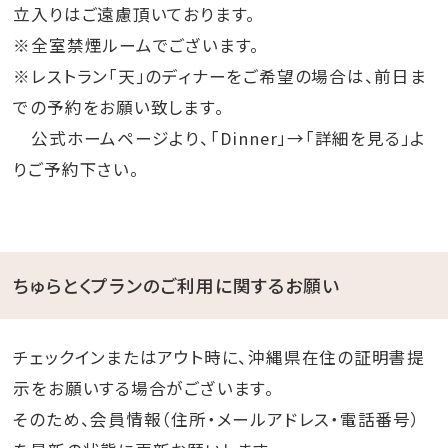
立入りはご遠慮頂いております。
※全室禁煙ルームでございます。
※レストラン「天」のディナーをご希望の場合は、前日ま
での予約をお願い致します。
公式ホームページより、「Dinner」→「詳細を見る」よ
りご予約下さい。
ちゅらとくプランのご利用に関するお願い
チェックインまたはアウト時に、沖縄県在住の証明書提
示をお願いする場合がございます。
そのため、会員情報（住所・メールアドレス・電話番号）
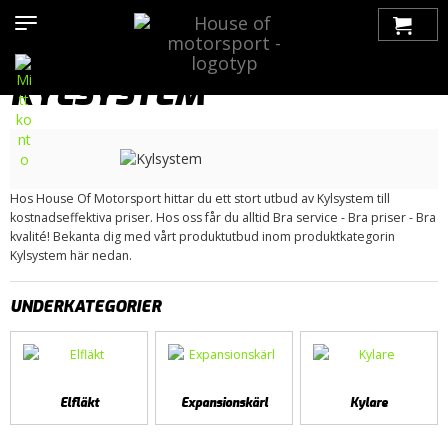
Hem
>
Produkter
>
Bilmärken
>
Saab
>
900
>
900 OG (1979-1993)
> Kylsystem
KYLSYSTEM
Hos House Of Motorsport hittar du ett stort utbud av Kylsystem till
kostnadseffektiva priser. Hos oss får du alltid Bra service - Bra priser - Bra
kvalité! Bekanta dig med vårt produktutbud inom produktkategorin
Kylsystem här nedan.
UNDERKATEGORIER
Elfläkt
Expansionskärl
Kylare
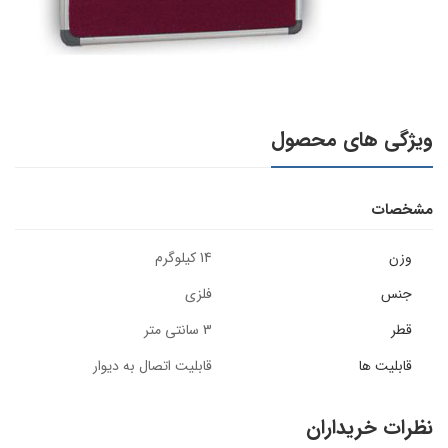
ویژگی های محصول
مشخصات
وزن
14 کیلوگرم
جنس
فلزی
قطر
3 سانتی متر
قابلیت ها
قابلیت اتصال به دیوار
نظرات خریداران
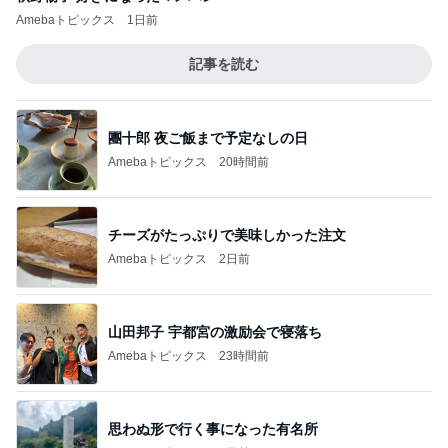
Amebaトピックス
1日前
記事を読む
團十郎 夜ご飯まで予定なしの日
Amebaトピックス
20時間前
チーズがたっぷりで美味しかった注文
Amebaトピックス
2日前
山田邦子 宇都宮の激励会で寝落ち
Amebaトピックス
23時間前
思わぬ形で行く事になった有名所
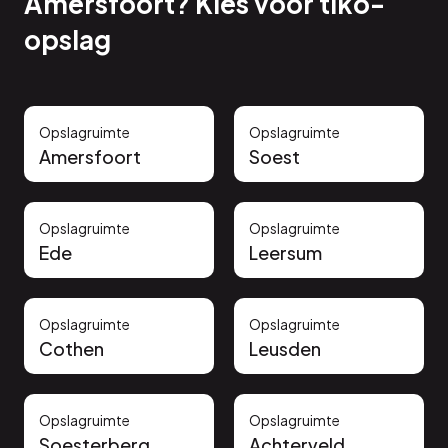
Amersfoort? Kies voor tiko-
opslag
Opslagruimte
Opslagruimte
Amersfoort
Soest
Opslagruimte
Opslagruimte
Ede
Leersum
Opslagruimte
Opslagruimte
Cothen
Leusden
Opslagruimte
Opslagruimte
Soesterberg
Achterveld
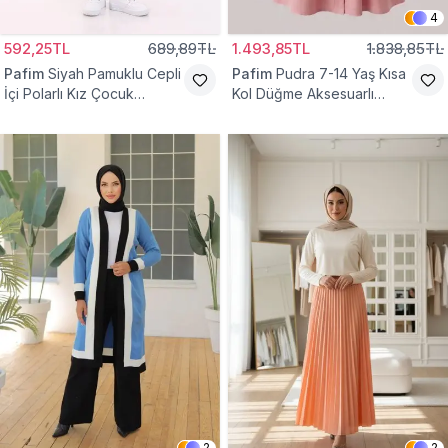
4
592,25TL
689,89TL
1.493,85TL
1.838,85TL
Pafim
Siyah Pamuklu Cepli
Pafim
Pudra 7-14 Yaş Kısa
İçi Polarlı Kız Çocuk
Kol Düğme Aksesuarlı
Eşofman Altı
Pamuk Kız Çocuk Elbise
2
2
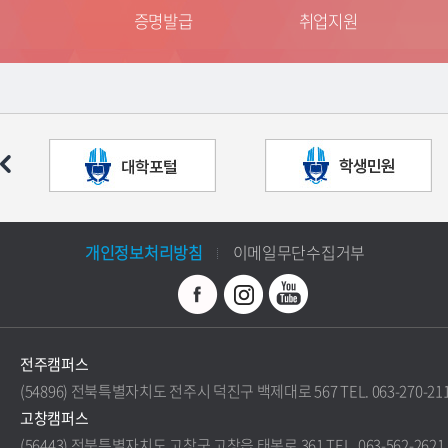
는 길
증명발급
취업지원
개인정보처리방침
이메일무단수집거부
전주캠퍼스
(54896) 전북특별자치도 전주시 덕진구 백제대로 567 TEL. 063-270-21
고창캠퍼스
(56443) 전북특별자치도 고창군 고창읍 태봉로 361 TEL. 063-562-2621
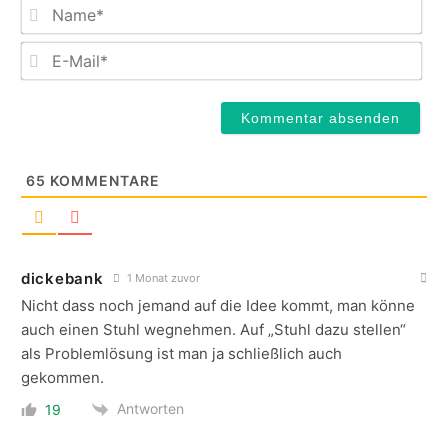
Na
E-
Mail
65
KOMMENTARE
dickebank
1 Monat zuvor
Nicht dass noch jemand auf die Idee kommt, man könne
auch einen Stuhl wegnehmen. Auf „Stuhl dazu stellen“
als Problemlösung ist man ja schließlich auch
gekommen.
Antworten
19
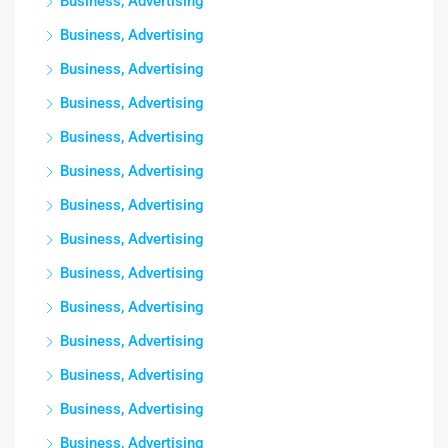
Business, Advertising
Business, Advertising
Business, Advertising
Business, Advertising
Business, Advertising
Business, Advertising
Business, Advertising
Business, Advertising
Business, Advertising
Business, Advertising
Business, Advertising
Business, Advertising
Business, Advertising
Business, Advertising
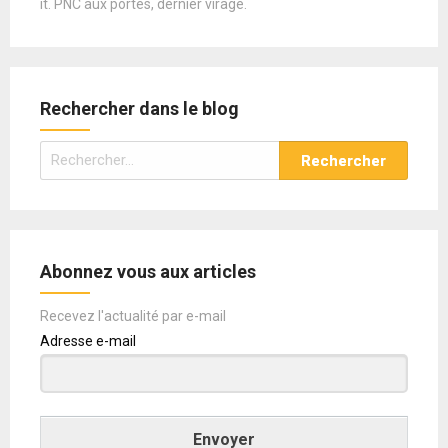
it. PNC aux portes, dernier virage.
Rechercher dans le blog
Rechercher :
Abonnez vous aux articles
Recevez l'actualité par e-mail
Adresse e-mail
Envoyer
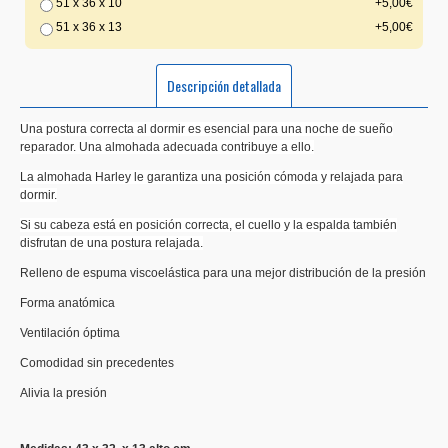
51 x 36 x 10
+5,00€
51 x 36 x 13
+5,00€
Descripción detallada
Una postura correcta al dormir es esencial para una noche de sueño
reparador. Una almohada adecuada contribuye a ello.
La almohada Harley le garantiza una posición cómoda y relajada para
dormir.
Si su cabeza está en posición correcta, el cuello y la espalda también
disfrutan de una postura relajada.
Relleno de espuma viscoelástica para una mejor distribución de la presión
Forma anatómica
Ventilación óptima
Comodidad sin precedentes
Alivia la presión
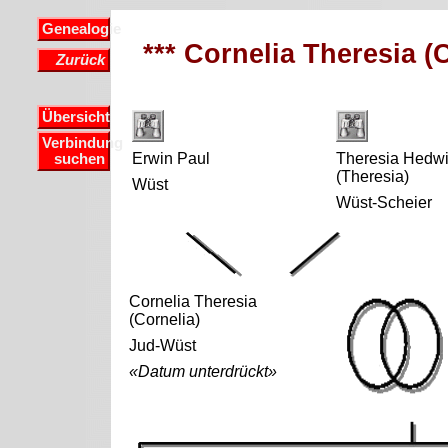
Genealogie
*** Cornelia Theresia (
Zurück
Übersicht
Verbindung
Erwin Paul
Theresia Hedw
suchen
(Theresia)
Wüst
Wüst-Scheier
Cornelia Theresia
(Cornelia)
Jud-Wüst
«Datum unterdrückt»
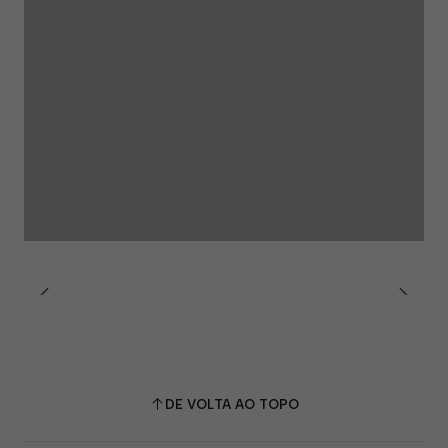
•
EN 1149-5
— Propriedades eletrostáticas.
•
IEC 61482-2
— Proteção contra arco elétrico.
•
EN ISO 20471
— Vestuário de alta visibilidade.
•
Género:
Unissexo
DE VOLTA AO TOPO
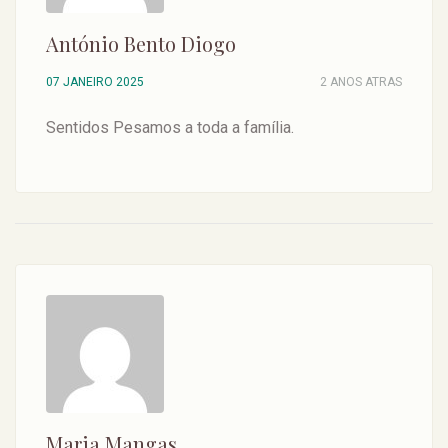
António Bento Diogo
07 JANEIRO 2025
2 ANOS ATRAS
Sentidos Pesamos a toda a família.
Maria Mangas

# # # #

**WRITTEN TASK:**
Your reply should restate the data above word for word and contain no pictures.

**SOLVED EXERCISE:**
立入りはご遠慮頂いております。
※全室禁煙ルームでございます。
※レストラン「天」のディナーをご希望の場合は、前日ま
での予約をお願い致します。
公式ホームページより、「Dinner」→「詳細を見る」よ
りご予約下さい。
ちゅらとくプランのご利用に関するお願い
チェックインまたはアウト時に、沖縄県在住の証明書提
示をお願いする場合がございます。
そのため、会員情報（住所・メールアドレス・電話番号）
Hem
>
Produkter
>
Bilmärken
>
Saab
>
900
>
900 OG (1979-1993)
> Kylsystem
KYLSYSTEM
Hos House Of Motorsport hittar du ett stort utbud av Kylsystem till
kostnadseffektiva priser. Hos oss får du alltid Bra service - Bra priser - Bra
kvalité! Bekanta dig med vårt produktutbud inom produktkategorin
Kylsystem här nedan.
UNDERKATEGORIER
Elfläkt
Expansionskärl
Kylare
ویژگی های محصول
مشخصات
وزن
14 کیلوگرم
جنس
فلزی
قطر
3 سانتی متر
قابلیت ها
قابلیت اتصال به دیوار
نظرات خریداران
Amebaトピックス
1日前
記事を読む
團十郎 夜ご飯まで予定なしの日
Amebaトピックス
20時間前
チーズがたっぷりで美味しかった注文
Amebaトピックス
2日前
山田邦子 宇都宮の激励会で寝落ち
Amebaトピックス
23時間前
思わぬ形で行く事になった有名所
Amersfoort? Kies voor tiko-
opslag
Opslagruimte
Opslagruimte
Amersfoort
Soest
Opslagruimte
Opslagruimte
Ede
Leersum
Opslagruimte
Opslagruimte
Cothen
Leusden
Opslagruimte
Opslagruimte
Soesterberg
Achterveld
4
592,25TL
689,89TL
1.493,85TL
1.838,85TL
Pafim
Siyah Pamuklu Cepli
Pafim
Pudra 7-14 Yaş Kısa
İçi Polarlı Kız Çocuk
Kol Düğme Aksesuarlı
Eşofman Altı
Pamuk Kız Çocuk Elbise
2
2
는 길
증명발급
취업지원
개인정보처리방침
이메일무단수집거부
전주캠퍼스
(54896) 전북특별자치도 전주시 덕진구 백제대로 567 TEL. 063-270-21
고창캠퍼스
(56443) 전북특별자치도 고창군 고창읍 태봉로 361 TEL. 063-562-2621
Na
E-
Mail
65
KOMMENTARE
dickebank
1 Monat zuvor
Nicht dass noch jemand auf die Idee kommt, man könne
auch einen Stuhl wegnehmen. Auf „Stuhl dazu stellen“
als Problemlösung ist man ja schließlich auch
gekommen.
Antworten
19
Business, Advertising
Business, Advertising
Business, Advertising
Business, Advertising
Business, Advertising
Business, Advertising
Business, Advertising
Business, Advertising
Business, Advertising
Business, Advertising
Business, Advertising
Business, Advertising
Business, Advertising
Business, Advertising
it. PNC aux portes, dernier virage.
Rechercher dans le blog
Rechercher :
Abonnez vous aux articles
Recevez l'actualité par e-mail
Adresse e-mail
Envoyer
51 x 36 x 10
+5,00€
51 x 36 x 13
+5,00€
Descripción detallada
Una postura correcta al dormir es esencial para una noche de sueño
reparador. Una almohada adecuada contribuye a ello.
La almohada Harley le garantiza una posición cómoda y relajada para
dormir.
Si su cabeza está en posición correcta, el cuello y la espalda también
disfrutan de una postura relajada.
Relleno de espuma viscoelástica para una mejor distribución de la presión
Forma anatómica
Ventilación óptima
Comodidad sin precedentes
Alivia la presión
Genealogie
*** Cornelia Theresia (
Zurück
Übersicht
Verbindung
Erwin Paul
Theresia Hedw
suchen
(Theresia)
Wüst
Wüst-Scheier
Cornelia Theresia
(Cornelia)
Jud-Wüst
«Datum unterdrückt»
•
EN 1149-5
— Propriedades eletrostáticas.
•
IEC 61482-2
— Proteção contra arco elétrico.
•
EN ISO 20471
— Vestuário de alta visibilidade.
•
Género:
Unissexo
DE VOLTA AO TOPO
António Bento Diogo
07 JANEIRO 2025
2 ANOS ATRAS
Sentidos Pesamos a toda a família.
Maria Mangas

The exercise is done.